Red Sweater woman was twisted as if she didn’t have a bone in her body. Her legs were behind her head, and she was the first passenger from the tail end that Regis stumbled across. The sight of her frightened him because he knew she was seated next to Mark.

She could have been Regis and he knew it. Had she taken Mark’s bribe of fifty dollars, he would have been in that part of the plane, in that seat.

How did it happen? How did the plane break in three? That was exactly what it did. The clear sky once filled with stars was now blackened out by what Regis could only figure was smoke. It made it impossible to see anything. Even the spotlight on the stand by the biggest section of the wreckage seemed to disappear, depending on which angle he walked.
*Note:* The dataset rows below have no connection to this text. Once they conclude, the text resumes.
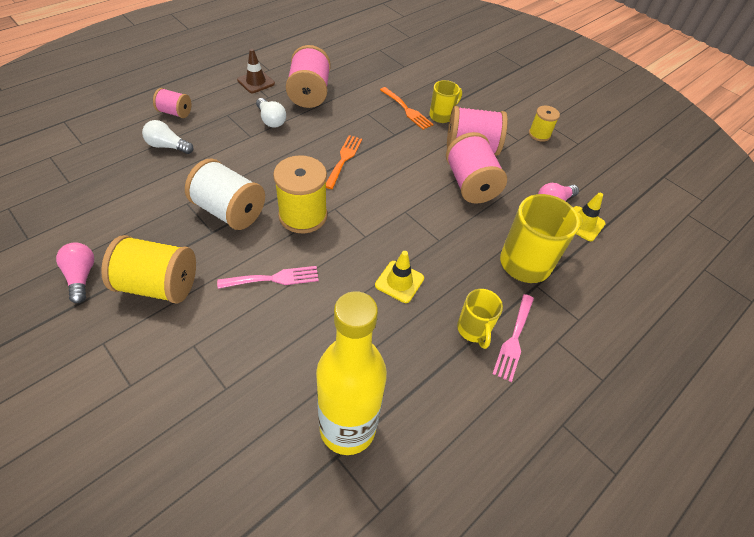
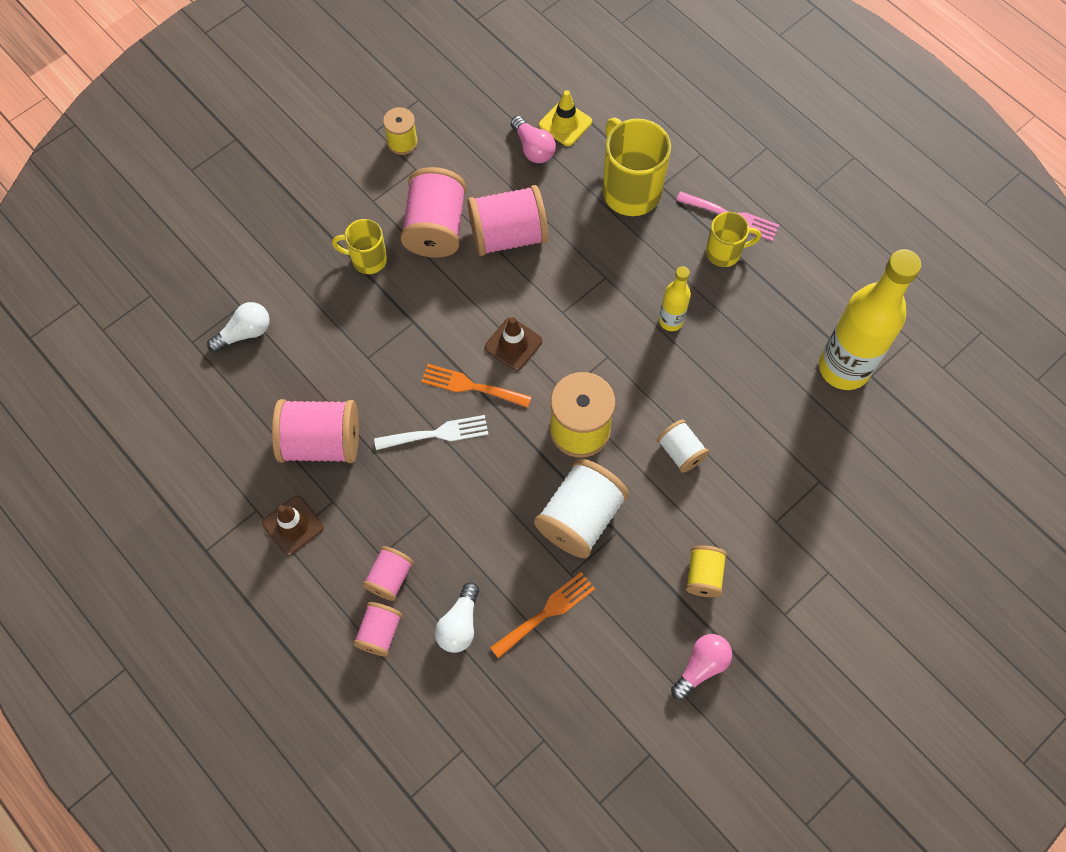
camera: 85 degrees left, 15 degrees up
(81, 276) = (701, 667): pink light bulb -> pink light bulb turned 150 degrees clockwise
(158, 285) = (704, 576): yellow spool -> yellow spool, size x0.55
(210, 118) = (390, 577): none -> pink spool
(271, 120) = (390, 490): white light bulb -> white light bulb (245, 333)
(274, 278) = (680, 452): pink fork -> white spool
(309, 142) = (437, 433): none -> white fork
(377, 182) = (513, 344): none -> brown traffic cone
(399, 282) = (671, 321): yellow traffic cone -> yellow bottle
(407, 110) = (356, 305): orange fork -> orange fork (546, 612)
(442, 116) = (367, 259): yellow mug -> yellow mug turned 45 degrees counterclockwise

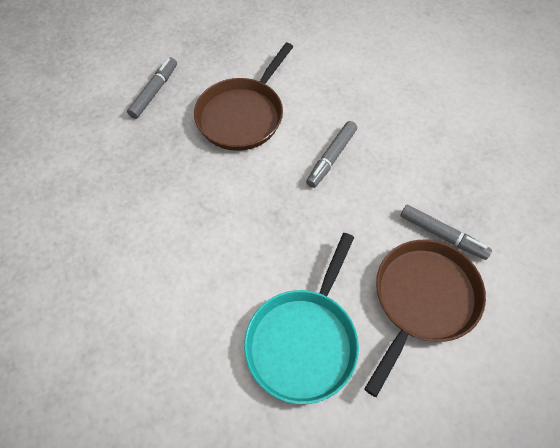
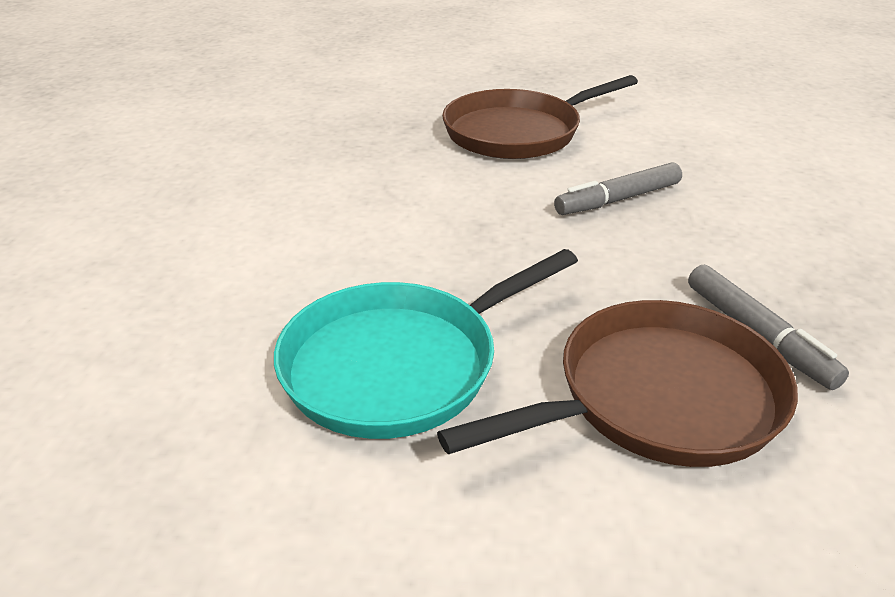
camera: 30 degrees right, 25 degrees down
(154, 92) = (421, 89): grey marker -> none

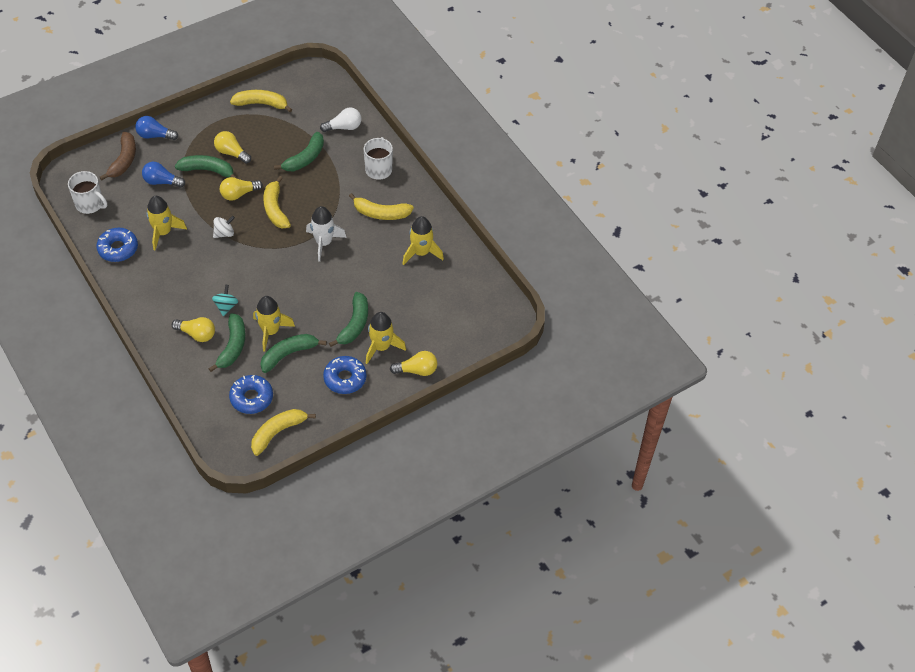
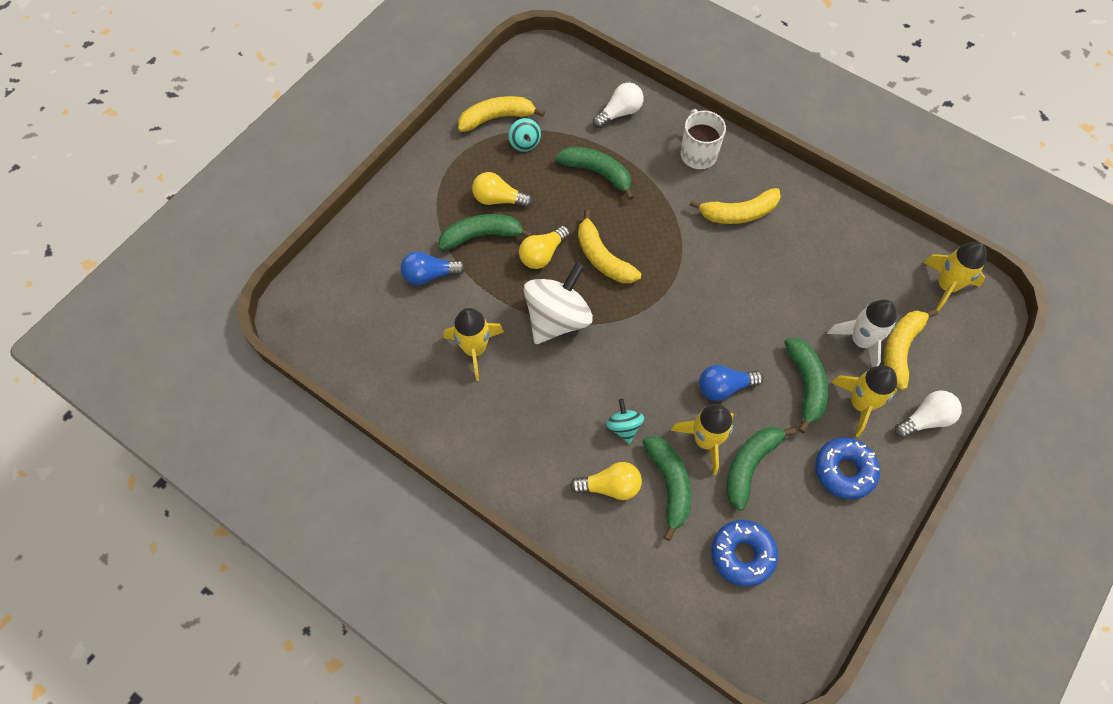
camera: 20 degrees left, 10 degrees up
(90, 204) = (349, 346): white mug -> none
(118, 248) = (426, 398): blue donut -> none
(124, 160) = (360, 263): brown banana -> none
(155, 135) = (382, 211): blue light bulb -> blue light bulb (724, 387)
(224, 233) = (557, 318): white spinning top -> white spinning top, size x2.07
(269, 125) = (525, 143): none -> turquoise spinning top
(278, 432) = (810, 594): yellow banana -> yellow banana (900, 349)
(305, 158) = (597, 173): green banana -> green banana turned 75 degrees counterclockwise
(324, 243) = (694, 282): white rocket -> white rocket (861, 341)
(417, 370) = (925, 419): yellow light bulb -> white light bulb
(421, 253) = (822, 249): yellow rocket -> yellow rocket (946, 286)

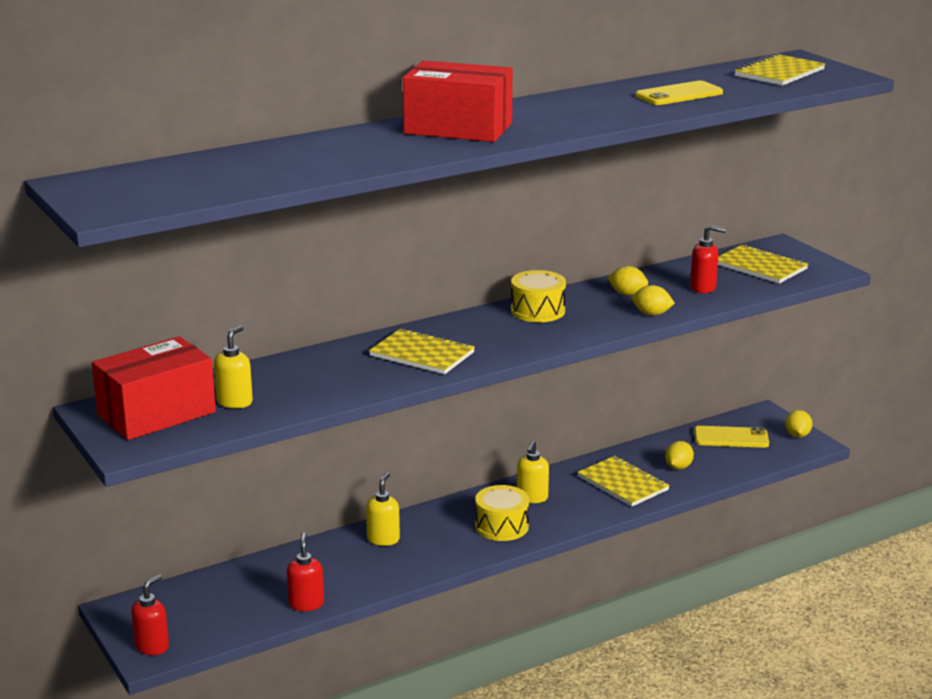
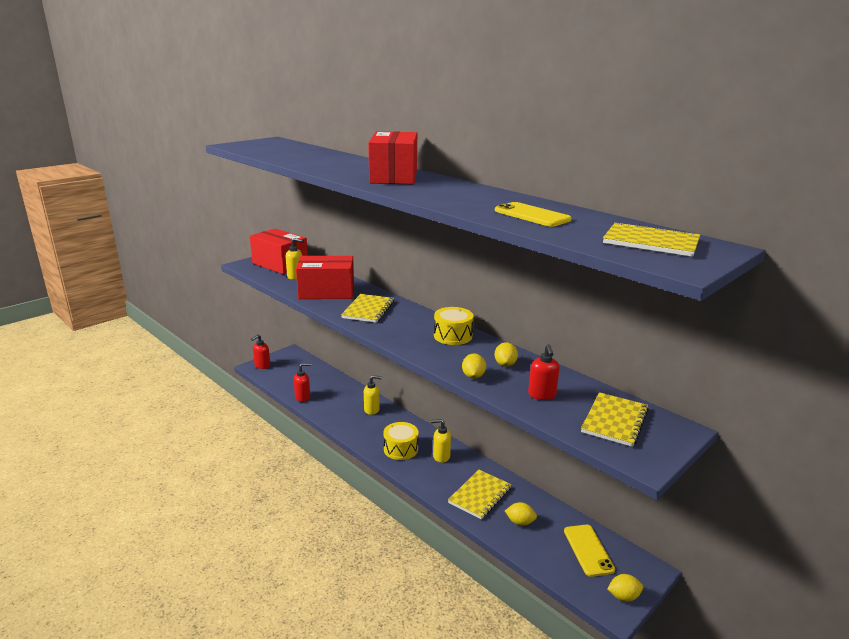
camera: 75 degrees right, 0 degrees up
(152, 646) = (262, 366): red soap dispenser -> red soap dispenser turned 105 degrees clockwise
(329, 380) = (326, 292): none -> red box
He had to keep track of that light. The radiation suit was back in the plane and it was his only guidance to getting near the road, because the main cabin of the plane was on the highway. The nose, which included the cockpit was somewhere else and the tail end was four hundred feet away. Tossed aside and forgotten about, that end left a mine field of debris that Regis tripped over.

Each passing minute seemed like an hour. They dropped him off close to the debris field. But in the night, it Regis was searching blindly, even with the flashlight.

He moved slowly, swinging his flashlight left to right. Being especially careful in his search after seeing Red Sweater woman. He stopped every few feet and checked that orange card. It was only a matter of time before it shaded in and let him know that radiation had arrived.

If Red Sweater woman was there, Mark wasn’t far away.

It didn’t look or feel good to Regis.

There was no discernible sound, or movement.

He feared the worst for his brother.